Extracted text

Look-ahead bias with EMA(21, 0 ,#Vol)

Greetings all,

I’ve noticed that using a factor like EMA(21, 0 ,#Vol) seems a bit too good to be true, especially when limiting downside. Also, the results compared to MedianVol(10) or Medianvol(21) just seem off too much. What is going on here?

Is there some look-ahead bias going on or have I just spilled a big spoon of potential tasty secret sauce?

Best,

Victor

1 Like

I don't see a way this technical factor could have look-ahead. Since it's a technical factor you can download the actual raw values being used if you disable the normalization and spot check yourself (you might have to use Factor Download).

Stop spilling the secret sauce!

Was not sure of the universe and decided to do it as a simple screen to avoid any ML model leakage.

I agree that it is just not possible. Here it is a screen with EMA(21,0,#Vol) as quick rank in the SP500 universe for 15 stocks keeping slippage. I don’t think a single technical factor can do that with the SP500 (easy enough to check my screen):

Last 10 years still seem impossible (first in the screenshots):

Let me provide another datapoint, to add to Jim’s, that would point to a cheating bug. If I take his same exact screen parameters, but change the quick rank to SMA(21, 5, #Vol) (introducing a 5-day lag to avoid potential snooping and using a simple moving average for simplicity), this single-factor screen still looks fantastic over the past 10 years:

But if I now change the quick rank to AvgVol(21, 5), I would expect I should get a very similar result to SMA(21, 5, #Vol). Instead, the results are much more down to earth.

This suggests to me that perhaps the moving average functions are not properly taking into account split-adjusted volume when used with #Vol.

Something is not right.

The factors “sma(10, 0 ,#Vol)” and “AvgVol(10)” gives me the same volume numbers in the screener. But if I compare the two factors in a rank test I get different results.

I think this likely and would be worth taking a look at.

AlgoMan, if you set your screen date back to a historical date, you will see that the SMA(10, 0, #Vol) and AvgVol(10) calculations will diverge. For example, on 9/30/2015:

1 Like

This is a truly fascinating bug. If I run a screen as of ten years ago today, 1,171 out of 3,727 stocks have SMA(10,0,#Vol) = AvgVol(10). The others are way off. 90% of the time, when SMA does not equal Avg, SMA is larger than Avg. I tested with FutureSplitFactor, and splits have nothing to do with it. Neither does StockID (I thought perhaps stocks with higher or lower IDs might be more susceptible to this, but no). I also tested to make sure that AvgVol(10) was accurate, and indeed it was. The median market cap of companies with a divergence between Avg and SMA was significantly higher ($1.8B) than the median market cap of companies with no divergence ($620M).

Oh boy. Sorry about this. Something is going terribly wrong with #Vol.

I'll have an update soon.

Problems
1) Decide whether each statement below agrees with the thread. Answer yes or no for each, and quote the words from the thread that settle it.
(a) The test with FutureSplitFactor showed that splits explain the divergence.
(b) In the screen run as of ten years ago, 1,171 out of 3,727 stocks had SMA(10,0,#Vol) equal to AvgVol(10).
(c) Companies with a divergence between Avg and SMA had a lower median market cap than companies with no divergence.
2) Write out everything in the thread from "I’ve noticed that" down to "going on here?", switching "downside" to "drawdown".
3) List every person mentioned by name in the thread.

Data section
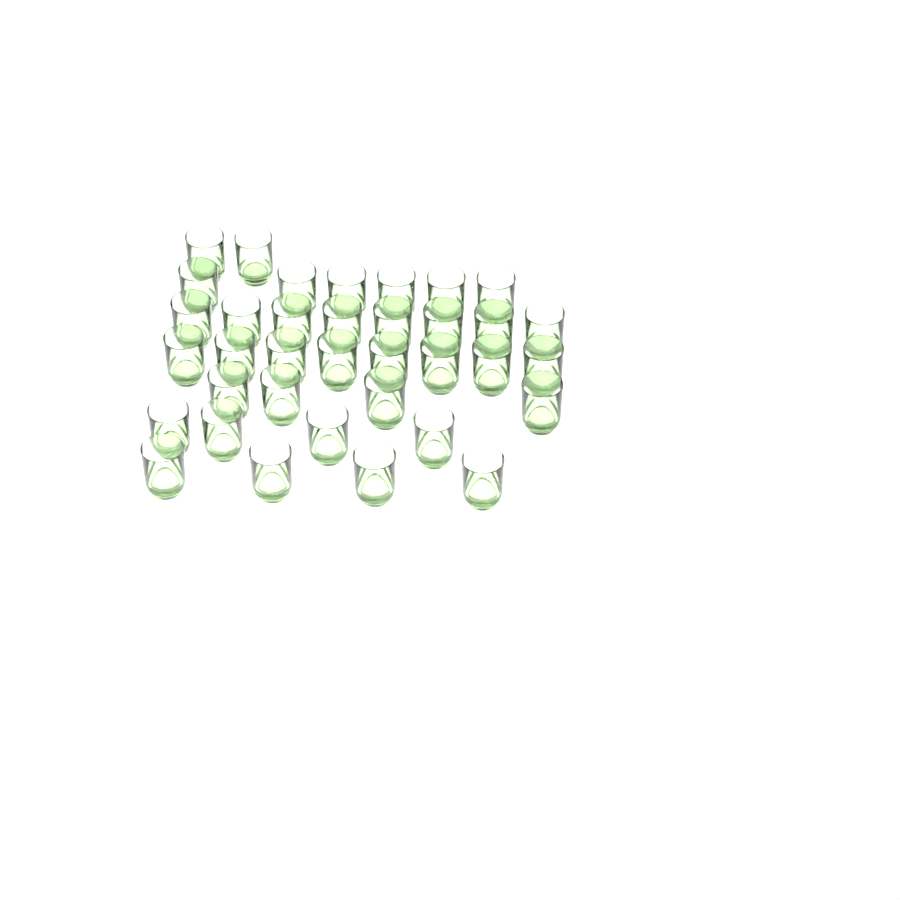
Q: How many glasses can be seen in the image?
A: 36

Final answers
1)
(a) No: "I tested with FutureSplitFactor, and splits have nothing to do with it."
(b) Yes: "1,171 out of 3,727 stocks have SMA(10,0,#Vol) = AvgVol(10)."
(c) No: "The median market cap of companies with a divergence between Avg and SMA was significantly higher ($1.8B) than the median market cap of companies with no divergence ($620M)."

2)
I’ve noticed that using a factor like EMA(21, 0 ,#Vol) seems a bit too good to be true, especially when limiting drawdown. Also, the results compared to MedianVol(10) or Medianvol(21) just seem off too much. What is going on here?

3) Victor, Jim, AlgoMan